Monte-Carlo for the Wasserstein metric

Let $(X,d)$ be some metric space and assume that $d\leq 1$. Further, let $\mu, $ $\nu$ be two Borel probability measures on $X$ and let $$ \Gamma(\mu,\nu) = \{\gamma - \text{measure on }X\times X:\gamma(A,X) = \mu(A),\gamma(X,A) = \nu(A) \} $$ to be the space of all couplings of $\mu$ and $\nu$. Define $$ W_1(\mu,\nu) = \inf_{\gamma\in \Gamma(\mu,\nu)}\int_{X\times X} d(x,y)\gamma(\mathrm dx\times\mathrm dy) $$ to be the Wasserstein distance (of order $1$) between $\mu$ and $\nu$.
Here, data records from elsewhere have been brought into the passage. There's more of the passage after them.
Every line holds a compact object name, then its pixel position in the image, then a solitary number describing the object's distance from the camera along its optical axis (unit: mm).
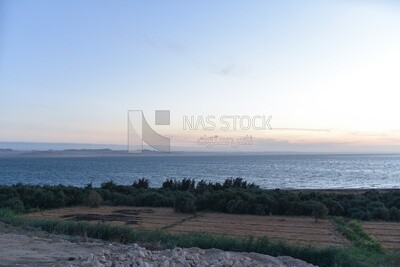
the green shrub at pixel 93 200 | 30953
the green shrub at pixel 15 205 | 26781
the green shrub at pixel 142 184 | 42472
Suppose, we are able to draw two sets of random elements according to these distributions. E.g. $\{X_i\}$ is iid such that $X_i\sim \mu$ and $\{Y_j\}$ is iid such that $Y_j\sim \nu$ where $1\leq i,j\leq n$.

Is it possible to derive any results on $W_1(\mu,\nu)$ using $\{d(X_i,Y_j)\}_{ij}$, with some confidence-like bounds?


Some thoughts: let $\gamma(d):=\int_{X\times X}d(x,y)\mathrm d\gamma$. A dummy way is for a fixed $\gamma$, we can simulate pairs $(X_i,Y_i)\sim \gamma$ and then define $$ \overline{\gamma(d)}:=\frac1n\sum d(X_i,Y_i). $$ By the Hoeffding inequality we get $$ \Bbb P\left(\left|\gamma(d) - \overline{\gamma(d)}\right|\geq t\right)\leq 2 \mathrm e^{-nt^2} $$ and since $\gamma(d) \geq W_1(\mu,\nu)$ we can get some conservative upper bounds on the distance. The conservatism clearly depends on how $\gamma$ is far from the optimal coupling.

Perhaps, we can do something like that: simulate $\{X_i\}$ and $\{Y_j\}$ and consider $$ \bar W:= \frac1n\sum_{i=1}^n \min_j d(X_i,Y_j) $$ thus "coupling" $X$ and $Y$ on-the-run. But I am not sure whether this is an unbiased estimate and whether it allows for some bounds on the error.

Please feel free to retag. Perhaps I shall better ask it on statistics.SE?


The authors of the recent paper "On the empirical estimation of integral probability metrics (2012, Electronic Journal of Statistics)" have a setting where they present an estimator for Wasserstein metrics based on data and where they derive consistency of the estimator with convergence rates. It could be directly applied to a Monte Carlo setting.